> **Exercise description**: Return every entry below exactly as written, minus the pictures.

Source texts of formatted documents:

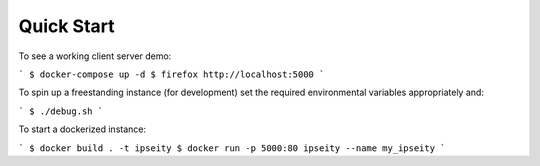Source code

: Quick Start
===========

To see a working client server demo:

```
$ docker-compose up -d
$ firefox http://localhost:5000
```

To spin up a freestanding instance (for development) set the
required environmental variables appropriately and:

```
$ ./debug.sh
```

To start a dockerized instance:

```
$ docker build . -t ipseity
$ docker run -p 5000:80 ipseity --name my_ipseity
```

> **Solution to this exercise**:
Source code

: Quick Start
===========

To see a working client server demo:

```
$ docker-compose up -d
$ firefox http://localhost:5000
```

To spin up a freestanding instance (for development) set the
required environmental variables appropriately and:

```
$ ./debug.sh
```

To start a dockerized instance:

```
$ docker build . -t ipseity
$ docker run -p 5000:80 ipseity --name my_ipseity
```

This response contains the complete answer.